■ **Page excerpt**:
══════

Pyrophyllite granule powders for thermal spray coating were successfully prepared through spray drying process. To produce a stable slurry, commercial pyrophyllite powder of 45μm in size was ball-milled for reduction of the size to 2 ~ 3 μm and a dispersant was added to control the viscosity. Dense and spherical granules (average granule size: 59 μm) were prepared under conditions of 12,500 rpm for rotation velocity of the atomizer and 100 cps for slurry viscosity. The granules were then heat treated at 1,200°C for proper handling strength and flow properties. The final granules had an apparent density of 0.725 g/cm3 and a flow rate of 2.5 g/sec, which represent excellent properties to be used as the granule powder for thermal spray coatings.

1. Introduction

Pyrophyllite (Al2O3·4SiO2·H2O) is a 2:1 lamellar silicate clay mineral where an AlO4(OH)2 octahedral layer is coupled between two SiO4 tetrahedral layers. Our country as the major producer of pyrophyllite has a reserve of about 53 million tons1,2) with its main use as a refractory material 3,4), while its recent uses also include a low-expanding ceramic material,5,6) glass fiber, cement, filler, plastic, tile, powder, china material, etc.2) In particular, as it has a low ignition loss and lower crystal water content compared with kaolin family minerals, it can be used without conversion to chamotte, with easy pulverization as an altered mineral. It is a raw material allowing the use as a ceramic material for thermal spray coating when the pyrophyllite is produced as granule powders. Since the process of thermal spray coating using pyrophyllite granule powders is possible at a very low cost, its utilization for vessel components or marine structures, etc. is expected.
For thermal spray coating where ceramic powders are melted, accelerated and coated, the Atmospheric Plasma Spraying (APS) is frequently used due to its an economic aspect while there are several methods such as APS,7-10) Vacuum Plasma Spray (VPS), High Velocity Oxygen Fuel (HVOF), etc. Since the coating with ceramic materials in plasma thermal spraying method is supplied in the form of powder, manufacturing of spherical granule powders is one of the important technologies.11) Since the powder is transported together with flow of gas for its inflow, the powder should have a sufficient fluidity, and a sufficient strength to prevent the shape from being affected by the flow velocity of gas. Particularly, it can be seen through several literature that particle size and particle size distribution, etc. of the powder are important factors in controlling porosities of the final coating layer.12-14) As the process to manufacture such powders for coating, spray drying is being widely utilized.15-17) Since granules are produced by direct spraying in a slurry state for the spray drying method, uniform mixedness of each component is guaranteed in manufacturing of multicomponent ceramics and the granule powders larger than 20 μm which enable satisfactory flow and filling can be obtained.18) Required in manufacturing of such ceramics granule powders is the control of process variables such as particle size of starting raw material, slurry concentration, drying temperature, spray velocity, etc.

══════

■ **Information given**:
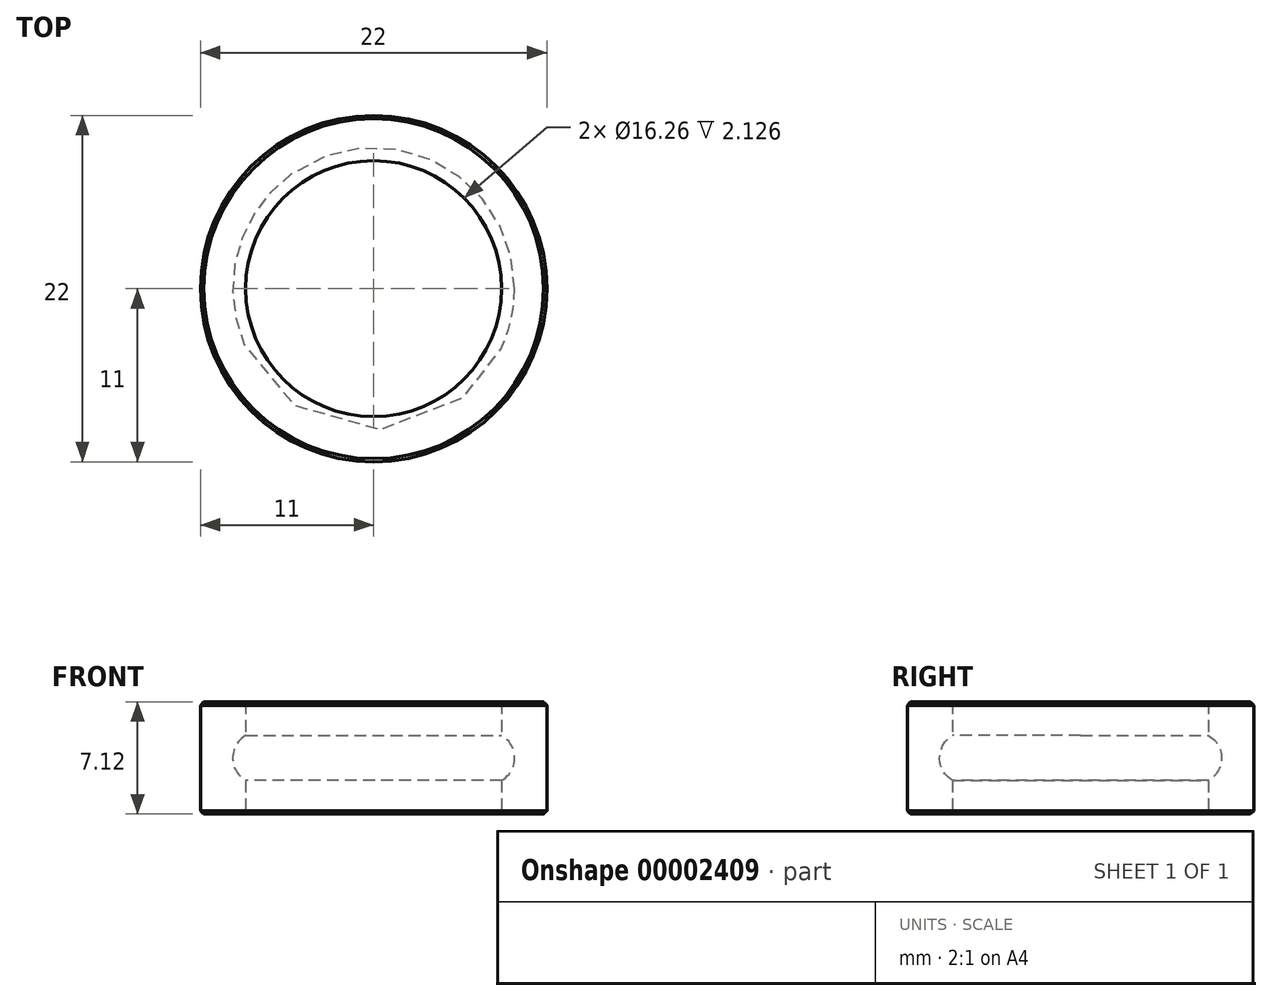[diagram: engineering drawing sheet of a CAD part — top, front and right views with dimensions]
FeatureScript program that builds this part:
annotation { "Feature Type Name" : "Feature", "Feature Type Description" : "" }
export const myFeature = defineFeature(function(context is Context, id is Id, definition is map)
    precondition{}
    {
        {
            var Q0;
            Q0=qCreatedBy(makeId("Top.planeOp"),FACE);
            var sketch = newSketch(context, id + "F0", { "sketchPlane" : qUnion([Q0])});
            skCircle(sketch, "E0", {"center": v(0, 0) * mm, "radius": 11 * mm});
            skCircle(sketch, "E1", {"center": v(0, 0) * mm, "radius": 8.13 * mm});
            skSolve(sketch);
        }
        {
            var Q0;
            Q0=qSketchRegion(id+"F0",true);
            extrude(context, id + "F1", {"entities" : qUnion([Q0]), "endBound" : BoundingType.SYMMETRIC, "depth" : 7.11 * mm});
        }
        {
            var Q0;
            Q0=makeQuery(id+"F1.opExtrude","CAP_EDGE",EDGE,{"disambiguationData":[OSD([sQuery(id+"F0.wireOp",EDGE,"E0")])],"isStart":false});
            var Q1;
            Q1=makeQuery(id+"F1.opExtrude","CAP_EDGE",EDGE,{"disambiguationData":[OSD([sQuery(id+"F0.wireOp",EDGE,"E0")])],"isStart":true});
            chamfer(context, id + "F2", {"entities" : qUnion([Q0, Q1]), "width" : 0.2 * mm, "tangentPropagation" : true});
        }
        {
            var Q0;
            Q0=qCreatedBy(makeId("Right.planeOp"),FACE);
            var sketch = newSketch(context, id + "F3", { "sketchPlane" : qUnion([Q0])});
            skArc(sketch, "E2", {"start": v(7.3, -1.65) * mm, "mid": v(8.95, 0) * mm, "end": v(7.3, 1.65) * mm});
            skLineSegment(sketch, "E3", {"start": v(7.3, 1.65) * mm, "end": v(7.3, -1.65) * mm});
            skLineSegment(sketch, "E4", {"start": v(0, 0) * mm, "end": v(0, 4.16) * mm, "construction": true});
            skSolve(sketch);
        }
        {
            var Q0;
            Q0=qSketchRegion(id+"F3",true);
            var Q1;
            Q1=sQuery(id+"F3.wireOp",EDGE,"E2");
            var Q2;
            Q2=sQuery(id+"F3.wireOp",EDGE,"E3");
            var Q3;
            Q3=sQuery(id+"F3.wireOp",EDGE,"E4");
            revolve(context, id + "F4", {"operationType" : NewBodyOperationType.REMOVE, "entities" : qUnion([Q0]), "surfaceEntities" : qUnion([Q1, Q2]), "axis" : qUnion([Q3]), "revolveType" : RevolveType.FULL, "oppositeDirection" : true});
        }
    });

══════

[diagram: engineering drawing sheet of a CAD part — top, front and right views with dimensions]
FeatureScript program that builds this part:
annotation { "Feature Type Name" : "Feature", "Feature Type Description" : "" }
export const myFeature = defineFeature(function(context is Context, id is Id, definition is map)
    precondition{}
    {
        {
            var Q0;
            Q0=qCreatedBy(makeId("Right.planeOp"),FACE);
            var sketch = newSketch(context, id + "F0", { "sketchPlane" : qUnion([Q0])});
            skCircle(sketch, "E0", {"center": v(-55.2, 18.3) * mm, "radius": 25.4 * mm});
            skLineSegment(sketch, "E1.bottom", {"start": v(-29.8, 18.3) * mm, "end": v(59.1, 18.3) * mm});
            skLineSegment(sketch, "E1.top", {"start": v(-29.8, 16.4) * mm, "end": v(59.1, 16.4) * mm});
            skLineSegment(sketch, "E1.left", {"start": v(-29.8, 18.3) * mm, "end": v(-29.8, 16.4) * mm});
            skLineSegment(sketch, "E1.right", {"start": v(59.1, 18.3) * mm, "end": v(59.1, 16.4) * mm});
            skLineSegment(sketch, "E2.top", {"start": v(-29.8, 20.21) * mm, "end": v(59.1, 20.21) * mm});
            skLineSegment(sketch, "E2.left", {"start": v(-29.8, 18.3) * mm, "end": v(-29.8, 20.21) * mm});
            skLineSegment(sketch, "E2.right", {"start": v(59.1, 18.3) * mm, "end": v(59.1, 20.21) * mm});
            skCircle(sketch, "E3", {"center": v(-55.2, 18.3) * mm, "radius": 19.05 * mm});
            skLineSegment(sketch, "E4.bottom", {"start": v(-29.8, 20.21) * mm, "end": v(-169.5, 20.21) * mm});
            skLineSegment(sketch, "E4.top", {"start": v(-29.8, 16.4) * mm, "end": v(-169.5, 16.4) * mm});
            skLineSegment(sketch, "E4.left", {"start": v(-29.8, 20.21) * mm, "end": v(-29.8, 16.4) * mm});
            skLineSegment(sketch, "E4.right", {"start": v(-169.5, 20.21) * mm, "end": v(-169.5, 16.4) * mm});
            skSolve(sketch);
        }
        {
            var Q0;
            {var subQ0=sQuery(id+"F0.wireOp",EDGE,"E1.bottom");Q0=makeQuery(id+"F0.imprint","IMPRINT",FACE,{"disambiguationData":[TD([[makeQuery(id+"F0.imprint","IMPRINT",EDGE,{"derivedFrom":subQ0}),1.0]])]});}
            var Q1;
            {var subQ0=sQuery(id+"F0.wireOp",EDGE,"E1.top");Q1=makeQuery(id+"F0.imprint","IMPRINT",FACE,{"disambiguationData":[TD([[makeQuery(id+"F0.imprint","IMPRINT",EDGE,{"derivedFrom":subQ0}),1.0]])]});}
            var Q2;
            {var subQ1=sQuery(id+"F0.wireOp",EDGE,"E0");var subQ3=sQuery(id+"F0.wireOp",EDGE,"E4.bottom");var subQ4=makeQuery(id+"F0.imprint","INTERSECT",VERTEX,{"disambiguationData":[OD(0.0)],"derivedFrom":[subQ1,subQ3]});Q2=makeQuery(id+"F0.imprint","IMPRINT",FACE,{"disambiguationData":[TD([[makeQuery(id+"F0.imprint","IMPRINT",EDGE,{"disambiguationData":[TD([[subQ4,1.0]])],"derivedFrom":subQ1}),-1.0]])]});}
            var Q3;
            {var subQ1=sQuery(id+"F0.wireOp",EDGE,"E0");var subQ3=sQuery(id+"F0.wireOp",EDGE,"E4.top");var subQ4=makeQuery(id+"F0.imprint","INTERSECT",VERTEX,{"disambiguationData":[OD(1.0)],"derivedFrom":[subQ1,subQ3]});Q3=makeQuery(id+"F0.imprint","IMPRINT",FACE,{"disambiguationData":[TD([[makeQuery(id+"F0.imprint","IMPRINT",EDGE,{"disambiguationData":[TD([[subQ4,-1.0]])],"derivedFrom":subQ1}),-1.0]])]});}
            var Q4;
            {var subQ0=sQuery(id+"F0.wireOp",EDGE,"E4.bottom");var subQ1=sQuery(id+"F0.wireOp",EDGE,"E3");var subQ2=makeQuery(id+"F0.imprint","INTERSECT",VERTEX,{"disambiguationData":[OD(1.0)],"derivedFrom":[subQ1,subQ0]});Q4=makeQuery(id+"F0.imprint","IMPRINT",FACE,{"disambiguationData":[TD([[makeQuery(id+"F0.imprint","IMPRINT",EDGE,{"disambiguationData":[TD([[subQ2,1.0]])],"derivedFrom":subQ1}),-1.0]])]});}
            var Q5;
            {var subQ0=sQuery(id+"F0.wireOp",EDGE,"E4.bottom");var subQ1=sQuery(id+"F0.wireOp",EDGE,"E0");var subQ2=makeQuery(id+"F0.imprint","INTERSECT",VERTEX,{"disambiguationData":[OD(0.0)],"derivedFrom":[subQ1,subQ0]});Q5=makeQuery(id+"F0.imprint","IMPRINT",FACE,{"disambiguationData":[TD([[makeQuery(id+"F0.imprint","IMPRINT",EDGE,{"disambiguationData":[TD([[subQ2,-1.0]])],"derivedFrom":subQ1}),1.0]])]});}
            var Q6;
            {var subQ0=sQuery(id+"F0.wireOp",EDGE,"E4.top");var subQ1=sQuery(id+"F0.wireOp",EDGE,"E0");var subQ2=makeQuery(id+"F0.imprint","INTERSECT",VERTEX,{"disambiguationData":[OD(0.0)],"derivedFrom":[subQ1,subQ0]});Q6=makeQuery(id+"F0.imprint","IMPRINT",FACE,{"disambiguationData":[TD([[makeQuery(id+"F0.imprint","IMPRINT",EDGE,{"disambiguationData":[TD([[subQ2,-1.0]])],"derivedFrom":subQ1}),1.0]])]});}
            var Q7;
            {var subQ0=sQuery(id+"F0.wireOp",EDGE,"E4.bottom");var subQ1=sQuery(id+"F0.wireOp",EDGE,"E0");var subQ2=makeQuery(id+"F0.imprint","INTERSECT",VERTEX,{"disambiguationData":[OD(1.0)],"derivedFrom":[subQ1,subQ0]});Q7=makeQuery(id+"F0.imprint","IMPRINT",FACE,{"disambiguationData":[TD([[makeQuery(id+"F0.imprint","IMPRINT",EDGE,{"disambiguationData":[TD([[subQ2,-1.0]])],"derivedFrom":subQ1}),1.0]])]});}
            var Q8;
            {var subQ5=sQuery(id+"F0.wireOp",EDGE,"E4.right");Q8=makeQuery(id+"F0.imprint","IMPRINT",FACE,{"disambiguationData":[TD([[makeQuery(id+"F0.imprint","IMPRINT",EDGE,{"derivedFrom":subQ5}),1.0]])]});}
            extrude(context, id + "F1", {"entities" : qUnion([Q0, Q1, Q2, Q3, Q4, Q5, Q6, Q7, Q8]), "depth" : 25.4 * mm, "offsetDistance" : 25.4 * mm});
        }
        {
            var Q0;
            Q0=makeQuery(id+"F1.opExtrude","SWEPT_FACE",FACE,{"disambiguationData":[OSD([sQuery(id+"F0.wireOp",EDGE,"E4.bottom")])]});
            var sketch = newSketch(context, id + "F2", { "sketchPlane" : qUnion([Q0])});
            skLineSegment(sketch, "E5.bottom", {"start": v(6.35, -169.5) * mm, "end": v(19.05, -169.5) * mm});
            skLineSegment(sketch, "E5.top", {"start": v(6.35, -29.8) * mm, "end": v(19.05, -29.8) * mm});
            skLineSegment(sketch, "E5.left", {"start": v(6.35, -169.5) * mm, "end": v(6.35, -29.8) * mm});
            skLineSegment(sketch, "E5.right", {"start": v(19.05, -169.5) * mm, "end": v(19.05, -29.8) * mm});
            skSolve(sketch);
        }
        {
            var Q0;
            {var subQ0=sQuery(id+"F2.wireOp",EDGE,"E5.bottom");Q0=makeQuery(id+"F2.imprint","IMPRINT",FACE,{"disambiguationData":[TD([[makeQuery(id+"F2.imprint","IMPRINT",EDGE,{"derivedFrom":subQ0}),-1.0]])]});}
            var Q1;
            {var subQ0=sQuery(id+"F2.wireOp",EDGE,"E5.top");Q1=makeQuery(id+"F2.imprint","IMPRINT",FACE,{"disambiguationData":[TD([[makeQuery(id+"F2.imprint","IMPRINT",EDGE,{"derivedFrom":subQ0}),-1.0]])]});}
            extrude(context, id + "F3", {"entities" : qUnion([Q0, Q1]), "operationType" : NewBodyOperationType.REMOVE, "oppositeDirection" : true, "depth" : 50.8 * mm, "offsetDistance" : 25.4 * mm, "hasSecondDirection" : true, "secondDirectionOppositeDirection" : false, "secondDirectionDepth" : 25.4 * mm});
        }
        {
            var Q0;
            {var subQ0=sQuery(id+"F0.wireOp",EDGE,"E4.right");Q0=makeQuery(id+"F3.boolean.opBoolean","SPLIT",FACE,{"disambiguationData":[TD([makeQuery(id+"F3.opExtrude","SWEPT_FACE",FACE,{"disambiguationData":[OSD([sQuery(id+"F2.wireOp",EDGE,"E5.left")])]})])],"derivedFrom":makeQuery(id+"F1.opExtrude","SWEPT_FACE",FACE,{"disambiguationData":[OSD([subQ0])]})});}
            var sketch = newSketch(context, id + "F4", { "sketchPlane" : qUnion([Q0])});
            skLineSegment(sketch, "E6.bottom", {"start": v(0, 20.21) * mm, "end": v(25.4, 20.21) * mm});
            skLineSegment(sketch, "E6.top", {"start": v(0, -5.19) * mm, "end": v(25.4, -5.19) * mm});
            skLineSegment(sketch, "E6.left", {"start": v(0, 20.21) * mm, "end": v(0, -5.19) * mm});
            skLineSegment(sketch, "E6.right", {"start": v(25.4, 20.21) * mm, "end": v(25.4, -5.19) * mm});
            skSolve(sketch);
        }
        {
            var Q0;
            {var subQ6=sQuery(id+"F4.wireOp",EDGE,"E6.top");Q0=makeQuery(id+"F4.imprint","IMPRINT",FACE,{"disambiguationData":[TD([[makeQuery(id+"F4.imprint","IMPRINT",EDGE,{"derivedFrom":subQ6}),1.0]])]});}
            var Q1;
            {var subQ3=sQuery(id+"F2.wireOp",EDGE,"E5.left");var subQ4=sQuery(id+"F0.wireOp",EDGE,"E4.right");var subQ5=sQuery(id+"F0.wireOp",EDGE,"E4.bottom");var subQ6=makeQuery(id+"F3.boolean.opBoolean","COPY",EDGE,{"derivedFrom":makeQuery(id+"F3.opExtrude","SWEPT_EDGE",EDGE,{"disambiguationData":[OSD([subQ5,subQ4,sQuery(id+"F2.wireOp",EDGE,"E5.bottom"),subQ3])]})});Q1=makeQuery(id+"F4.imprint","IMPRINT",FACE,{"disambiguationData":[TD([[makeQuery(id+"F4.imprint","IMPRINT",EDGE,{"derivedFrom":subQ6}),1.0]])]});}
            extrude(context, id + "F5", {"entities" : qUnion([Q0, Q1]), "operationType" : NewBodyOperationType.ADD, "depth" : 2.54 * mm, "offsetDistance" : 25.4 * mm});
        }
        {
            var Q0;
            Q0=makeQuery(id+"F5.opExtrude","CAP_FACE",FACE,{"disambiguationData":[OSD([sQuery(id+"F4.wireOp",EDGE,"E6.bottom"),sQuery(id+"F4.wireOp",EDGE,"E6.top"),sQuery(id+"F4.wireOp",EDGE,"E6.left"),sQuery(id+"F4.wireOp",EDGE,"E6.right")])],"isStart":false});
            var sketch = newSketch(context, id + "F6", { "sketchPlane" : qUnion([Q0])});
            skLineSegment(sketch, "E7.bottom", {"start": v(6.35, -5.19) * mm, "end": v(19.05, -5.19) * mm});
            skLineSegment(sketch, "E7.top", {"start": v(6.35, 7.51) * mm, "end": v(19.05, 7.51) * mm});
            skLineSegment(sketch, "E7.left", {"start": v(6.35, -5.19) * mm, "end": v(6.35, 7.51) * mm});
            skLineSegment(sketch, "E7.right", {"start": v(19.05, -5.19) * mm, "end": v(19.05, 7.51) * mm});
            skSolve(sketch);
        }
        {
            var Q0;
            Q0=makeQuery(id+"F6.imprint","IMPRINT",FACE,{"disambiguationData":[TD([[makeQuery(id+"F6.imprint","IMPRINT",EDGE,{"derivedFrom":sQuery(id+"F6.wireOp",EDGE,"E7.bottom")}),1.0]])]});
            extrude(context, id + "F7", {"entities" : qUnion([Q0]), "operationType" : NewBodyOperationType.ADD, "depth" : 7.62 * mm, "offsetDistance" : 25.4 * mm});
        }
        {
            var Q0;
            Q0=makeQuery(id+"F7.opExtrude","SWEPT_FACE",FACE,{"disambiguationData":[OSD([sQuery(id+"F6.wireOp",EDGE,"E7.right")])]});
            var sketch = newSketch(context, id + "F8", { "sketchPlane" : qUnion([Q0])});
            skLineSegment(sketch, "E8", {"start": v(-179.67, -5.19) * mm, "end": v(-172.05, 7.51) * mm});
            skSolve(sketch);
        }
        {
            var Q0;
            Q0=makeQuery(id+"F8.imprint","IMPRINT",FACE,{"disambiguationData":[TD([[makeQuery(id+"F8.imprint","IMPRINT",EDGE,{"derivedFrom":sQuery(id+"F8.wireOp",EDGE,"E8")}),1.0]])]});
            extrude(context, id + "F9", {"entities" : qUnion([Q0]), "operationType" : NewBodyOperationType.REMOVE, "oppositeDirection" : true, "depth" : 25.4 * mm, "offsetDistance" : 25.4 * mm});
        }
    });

══════

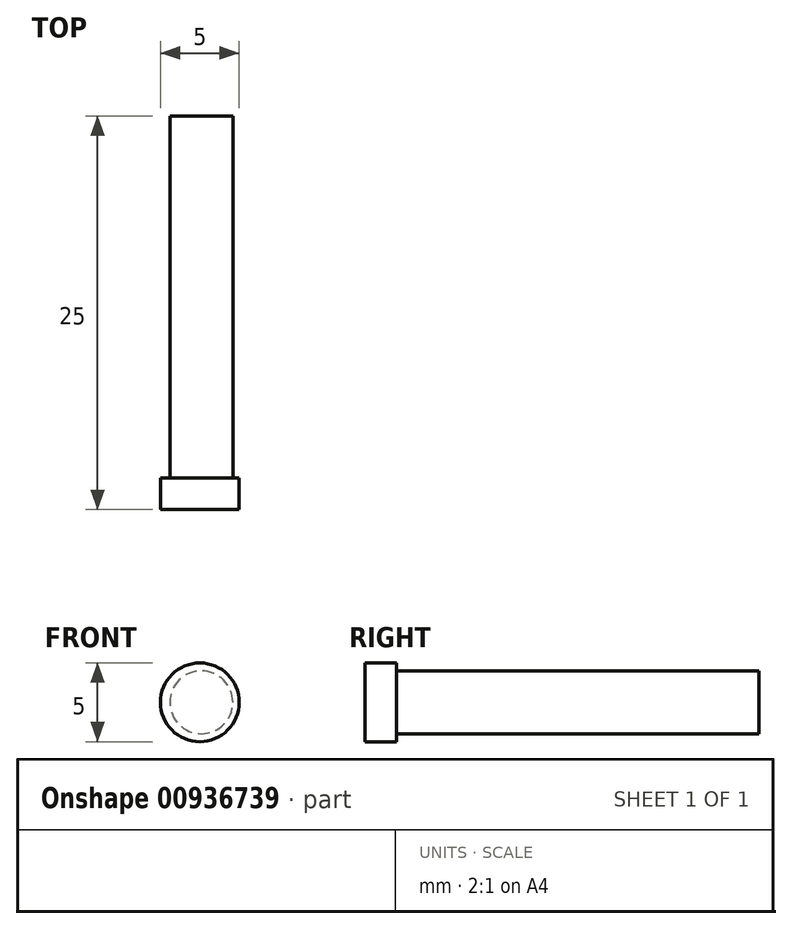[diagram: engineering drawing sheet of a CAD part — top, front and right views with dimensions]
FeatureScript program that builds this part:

══════

■ **What is asked**: Write out the passage of the pyrophyllite text above, starting at "Pyrophyllite granule powders for" and ending at "thermal spray coatings.".

■ **Problem solution**:
Pyrophyllite granule powders for thermal spray coating were successfully prepared through spray drying process. To produce a stable slurry, commercial pyrophyllite powder of 45μm in size was ball-milled for reduction of the size to 2 ~ 3 μm and a dispersant was added to control the viscosity. Dense and spherical granules (average granule size: 59 μm) were prepared under conditions of 12,500 rpm for rotation velocity of the atomizer and 100 cps for slurry viscosity. The granules were then heat treated at 1,200°C for proper handling strength and flow properties. The final granules had an apparent density of 0.725 g/cm3 and a flow rate of 2.5 g/sec, which represent excellent properties to be used as the granule powder for thermal spray coatings.